Relative biodegradation values calculated from measurements performed during the test period revealed no biologically relevant biodegradation of CMTX 2-carboxymethyloxy-thioxanthone (8% and 3%, based on ThCO2).

In the toxicity control, CMTX 2-carboxymethyloxy-thioxanthone was found not to inhibit microbial activity.

Since all criteria for acceptability of the test were met, this study was considered to be valid.

In conclusion, CMTX 2-carboxymethyloxy-thioxanthone was designated as not readily biodegradable.

Description of key information

Study conducted to recognised testing guidelines with GLP certification.

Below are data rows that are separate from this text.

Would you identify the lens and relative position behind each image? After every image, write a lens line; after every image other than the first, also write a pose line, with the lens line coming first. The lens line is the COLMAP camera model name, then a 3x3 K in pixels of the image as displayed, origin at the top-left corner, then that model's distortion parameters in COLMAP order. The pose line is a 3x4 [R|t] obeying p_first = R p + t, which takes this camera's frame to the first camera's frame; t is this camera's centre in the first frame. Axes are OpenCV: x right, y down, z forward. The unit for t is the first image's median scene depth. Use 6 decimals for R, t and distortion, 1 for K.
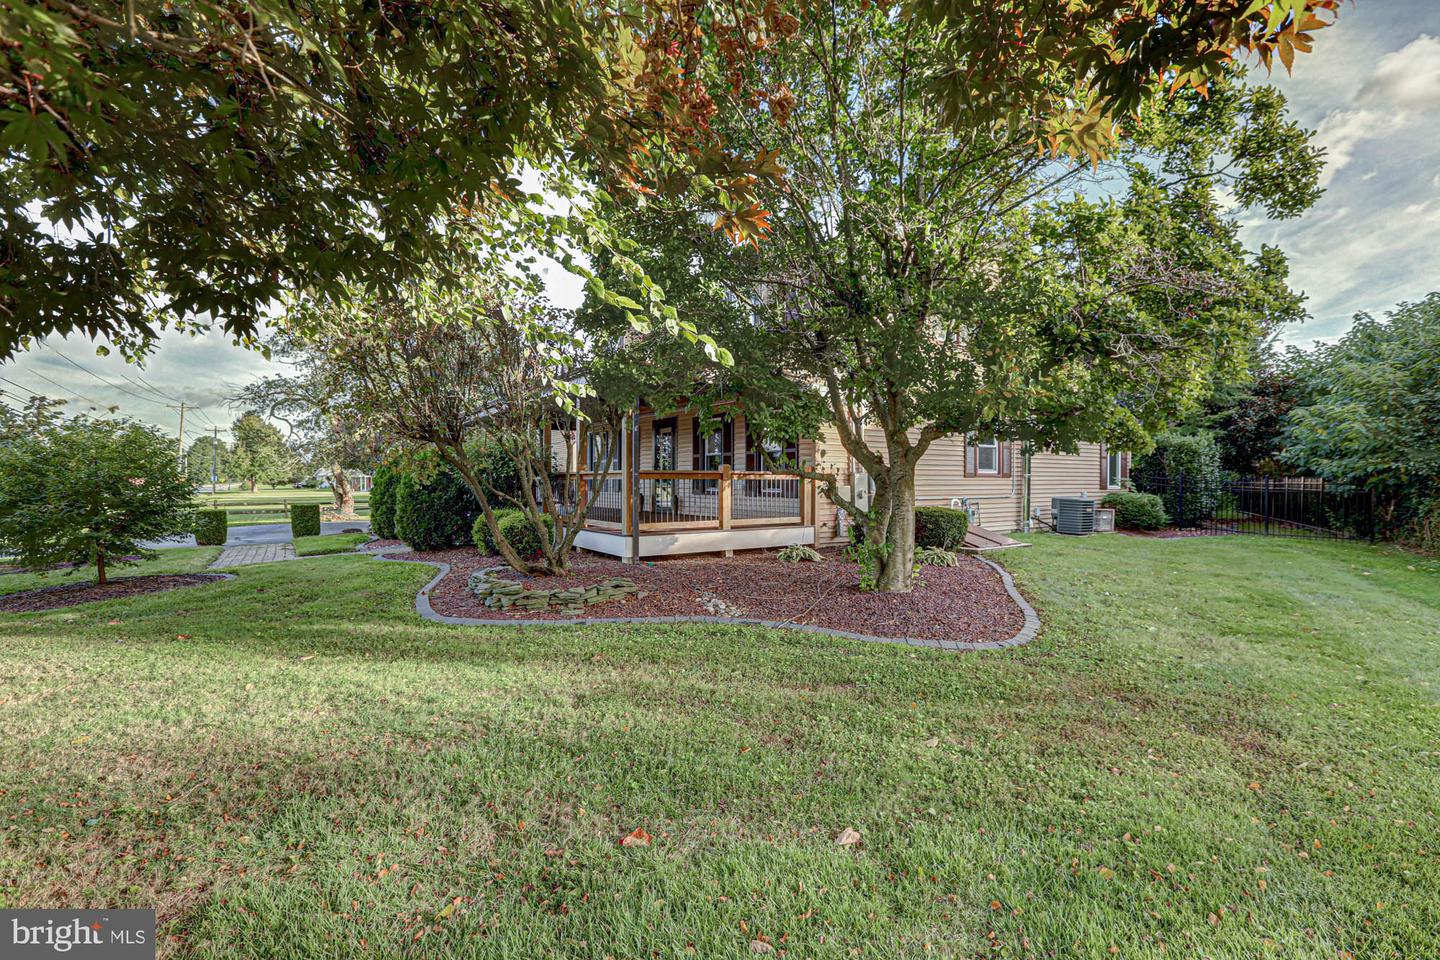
lens RADIAL K [[676.5, 0, 719.9], [0, 676.5, 477.7], [0, 0, 1]] dist [-0.022887, 0.001899]
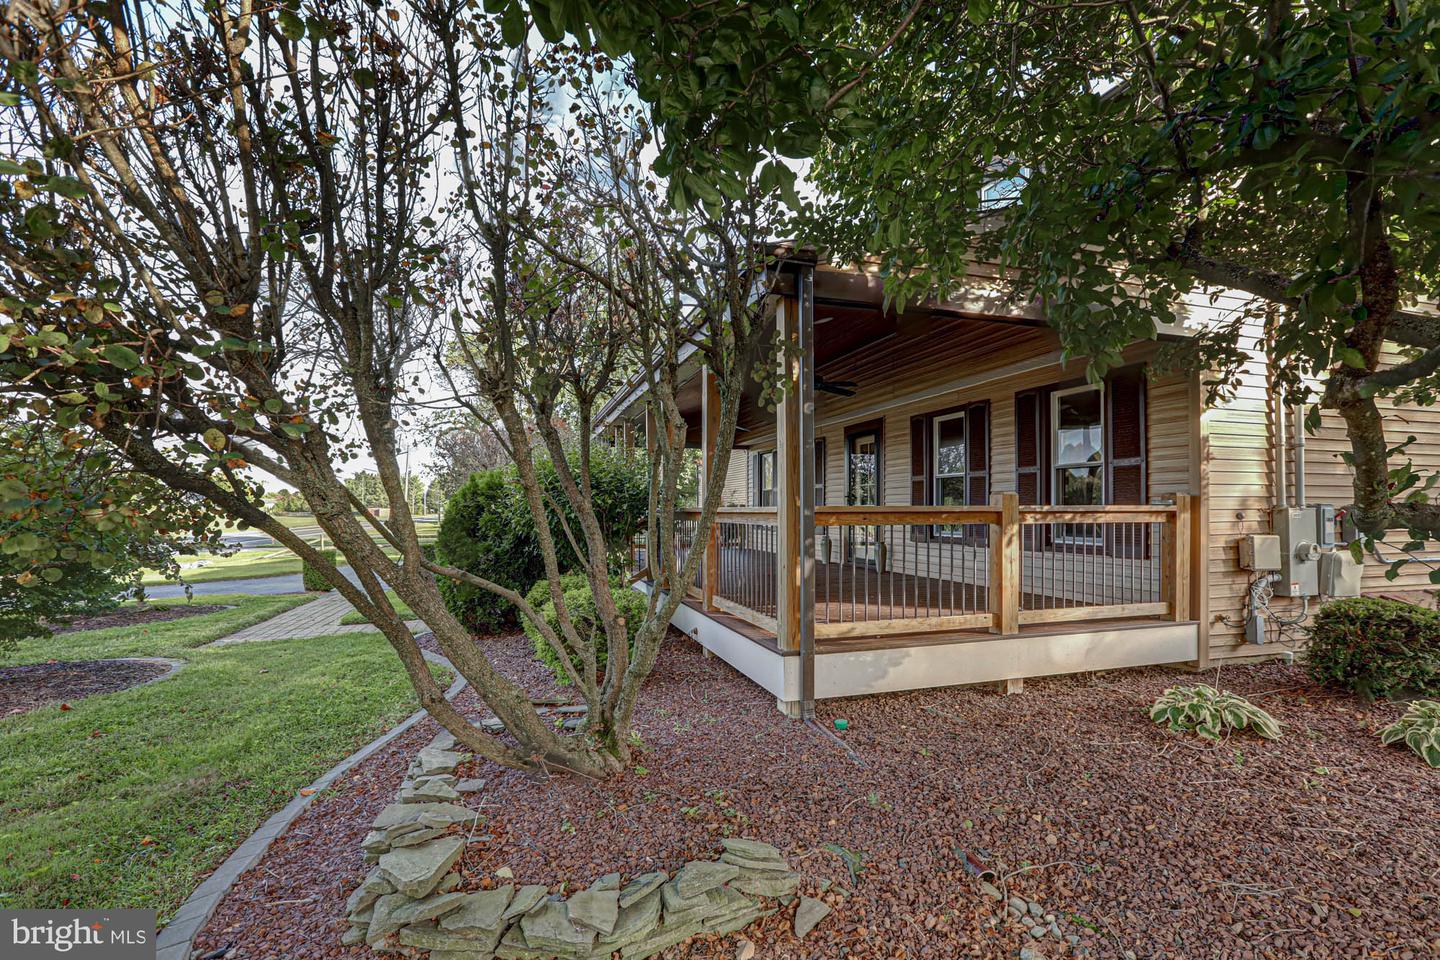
lens RADIAL K [[676.5, 0, 721.9], [0, 676.5, 486.1], [0, 0, 1]] dist [-0.022887, 0.001899]
pose [[0.960804, -0.012436, -0.276950, -0.041365], [0.002177, 0.999301, -0.037321, -0.004832], [0.277221, 0.035255, 0.960159, 0.423811]]
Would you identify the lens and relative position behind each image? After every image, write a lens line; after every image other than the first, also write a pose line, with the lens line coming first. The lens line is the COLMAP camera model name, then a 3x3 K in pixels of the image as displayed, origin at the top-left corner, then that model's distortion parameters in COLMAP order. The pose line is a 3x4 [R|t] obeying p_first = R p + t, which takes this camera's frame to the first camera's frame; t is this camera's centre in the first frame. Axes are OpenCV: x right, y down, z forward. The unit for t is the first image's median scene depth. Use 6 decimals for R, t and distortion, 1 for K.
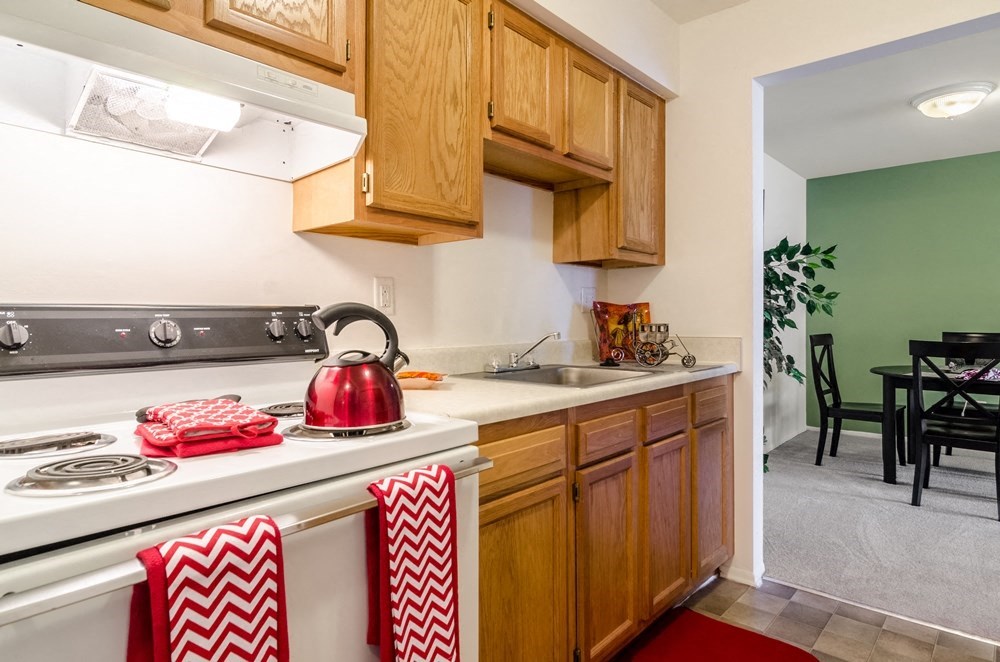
lens RADIAL K [[581.7, 0, 499.5], [0, 581.7, 321.3], [0, 0, 1]] dist [-0.000680, 0.000704]
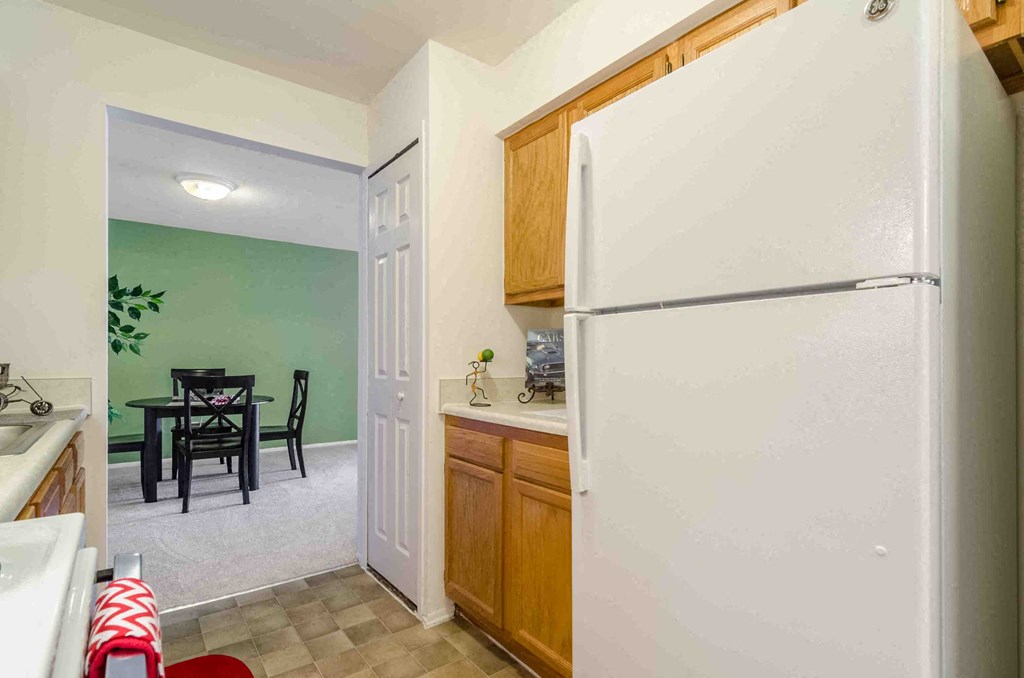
lens RADIAL K [[502.0, 0, 512.4], [0, 502.0, 359.1], [0, 0, 1]] dist [-0.000684, -0.000412]
pose [[0.189318, 0.001886, 0.981914, -0.179562], [-0.001522, 0.999998, -0.001627, -0.001417], [-0.981915, -0.001186, 0.189320, 0.137814]]
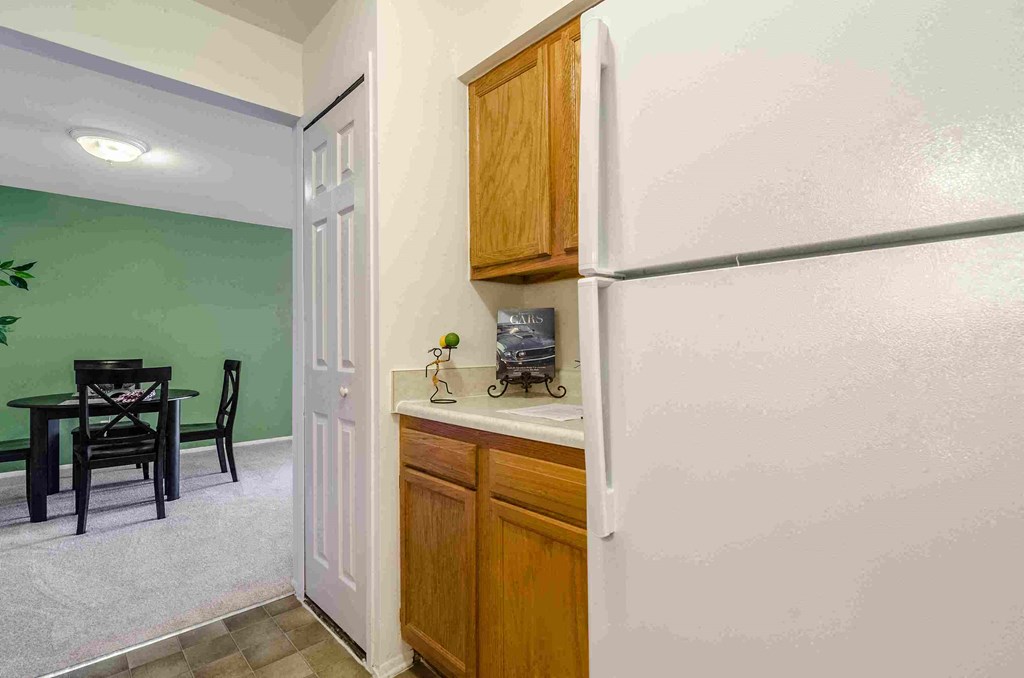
lens RADIAL K [[491.3, 0, 509.0], [0, 491.3, 340.1], [0, 0, 1]] dist [-0.000585, 0.001068]
pose [[0.096406, 0.011010, 0.995281, -0.060876], [0.007897, 0.999899, -0.011826, -0.001112], [-0.995311, 0.009000, 0.096310, 0.181952]]
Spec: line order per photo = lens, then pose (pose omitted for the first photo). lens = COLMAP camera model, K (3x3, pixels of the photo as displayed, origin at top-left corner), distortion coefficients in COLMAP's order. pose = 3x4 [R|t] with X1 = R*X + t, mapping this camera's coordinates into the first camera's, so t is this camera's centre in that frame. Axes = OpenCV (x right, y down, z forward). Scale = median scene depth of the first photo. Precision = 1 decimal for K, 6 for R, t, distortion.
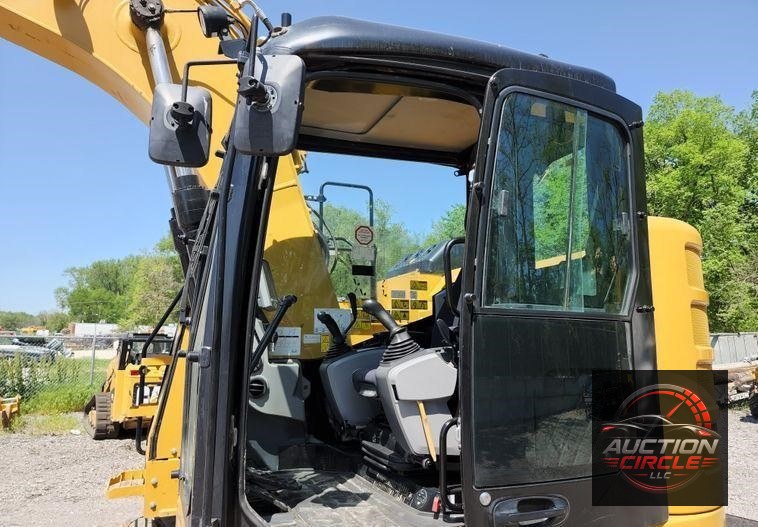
lens RADIAL K [[504.8, 0, 377.6], [0, 504.8, 272.9], [0, 0, 1]] dist [0.080781, -0.079830]
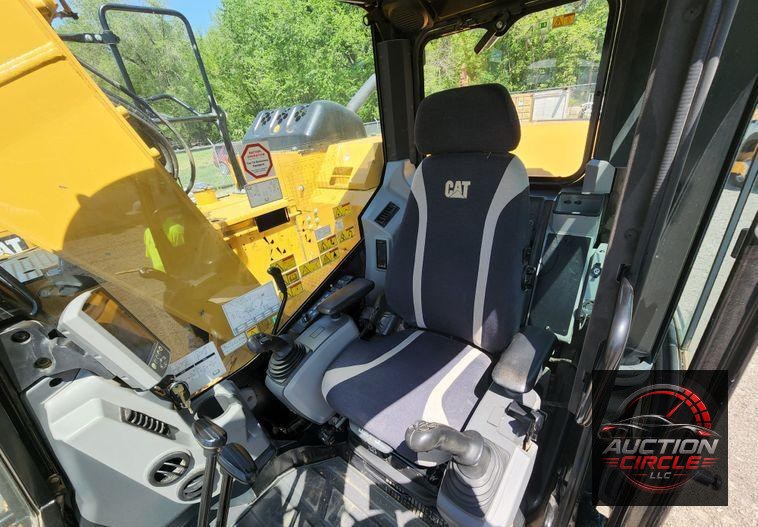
lens RADIAL K [[313.8, 0, 380.3], [0, 313.8, 278.5], [0, 0, 1]] dist [-0.000277, -0.000040]
pose [[0.873498, -0.308434, 0.376656, -0.111183], [0.039311, 0.815856, 0.576917, -0.227478], [-0.485238, -0.489129, 0.724774, 0.784801]]
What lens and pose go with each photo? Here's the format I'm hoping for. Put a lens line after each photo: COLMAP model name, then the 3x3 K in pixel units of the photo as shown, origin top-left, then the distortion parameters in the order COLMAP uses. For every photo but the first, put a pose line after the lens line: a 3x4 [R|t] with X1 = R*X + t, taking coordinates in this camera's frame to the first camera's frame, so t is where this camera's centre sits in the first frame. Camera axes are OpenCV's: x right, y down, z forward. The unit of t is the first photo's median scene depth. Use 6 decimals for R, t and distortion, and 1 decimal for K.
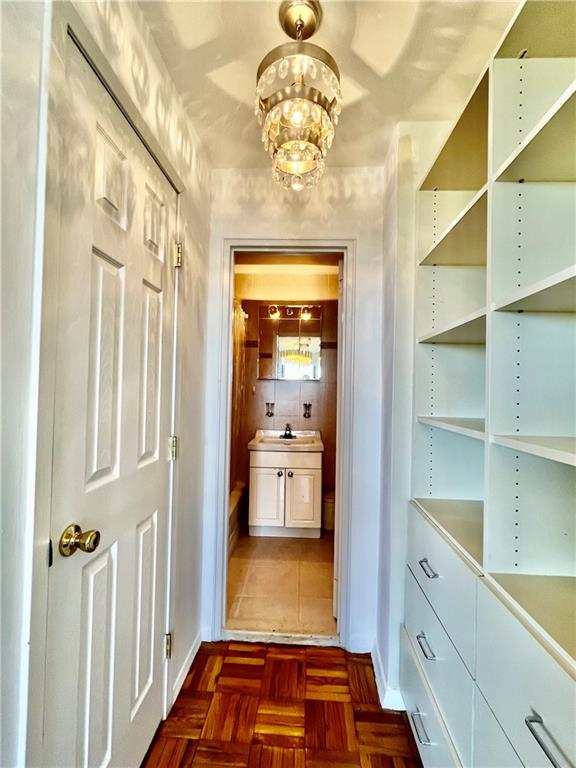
lens RADIAL K [[336.3, 0, 289.8], [0, 336.3, 381.4], [0, 0, 1]] dist [0.000076, -0.000334]
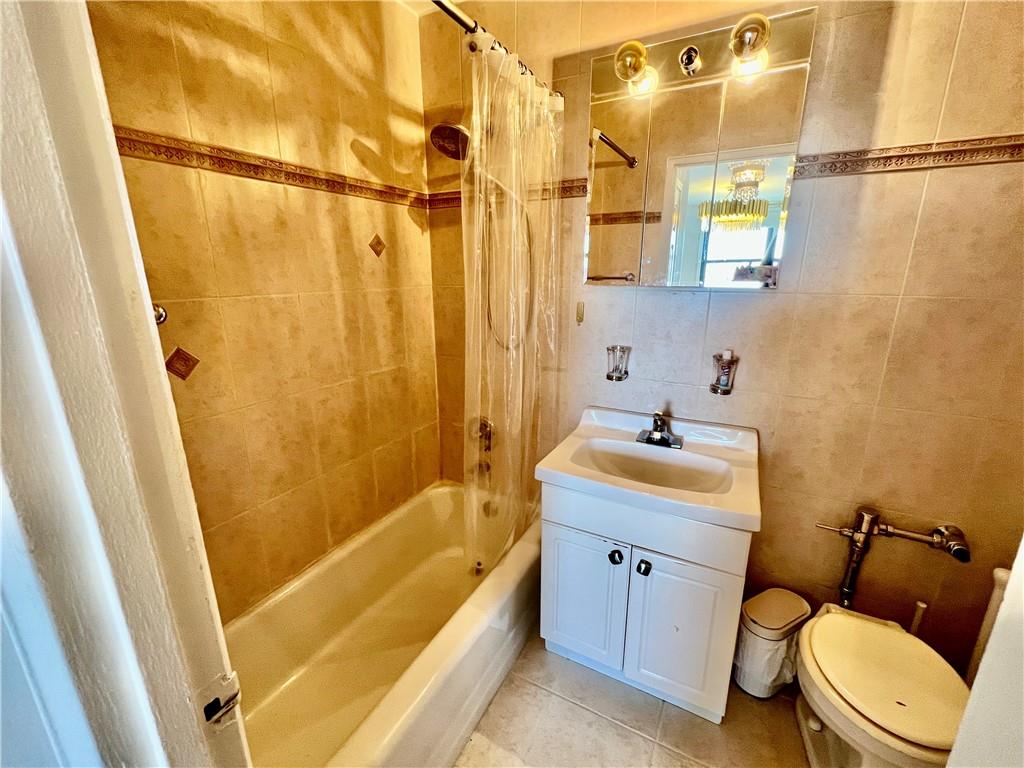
lens RADIAL K [[435.8, 0, 506.5], [0, 435.8, 380.4], [0, 0, 1]] dist [-0.004684, -0.000249]
pose [[0.899567, 0.089377, -0.427540, 0.082954], [0.031506, 0.963013, 0.267607, -0.072862], [0.435644, -0.254201, 0.863479, 0.968075]]
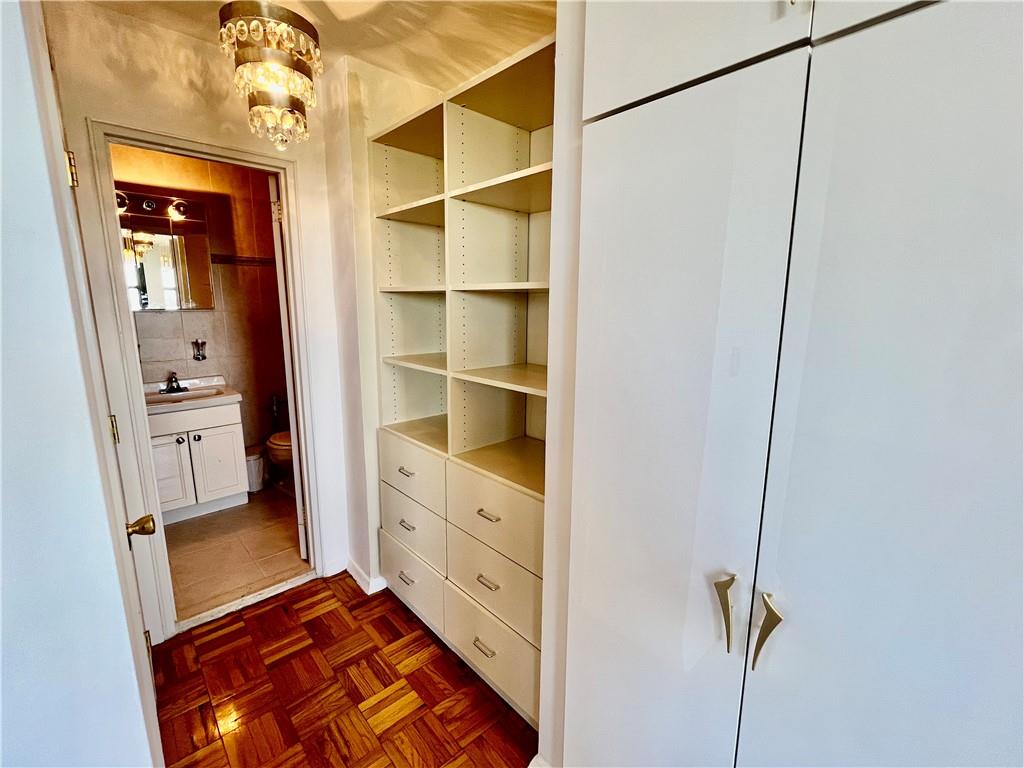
lens RADIAL K [[448.3, 0, 509.0], [0, 448.3, 383.0], [0, 0, 1]] dist [0.000076, -0.000334]
pose [[0.699235, -0.146470, 0.699727, -0.324583], [-0.009669, 0.976759, 0.214122, -0.115073], [-0.714827, -0.156488, 0.681567, -0.295062]]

Key value for chemical safety assessment

Biodegradation in water:

under test conditions no biodegradation observed

Type of water:

freshwater

Additional information

Relative biodegradation values calculated from measurements performed during the test period revealed no biologically relevant biodegradation of CMTX 2-carboxymethyloxy-thioxanthone (8% and 3%, based on ThCO2).

In the toxicity control, CMTX 2-carboxymethyloxy-thioxanthone was found not to inhibit microbial activity.

Since all criteria for acceptability of the test were met, this study was considered to be valid.

In conclusion, CMTX 2-carboxymethyloxy-thioxanthone was designated as not readily biodegradable.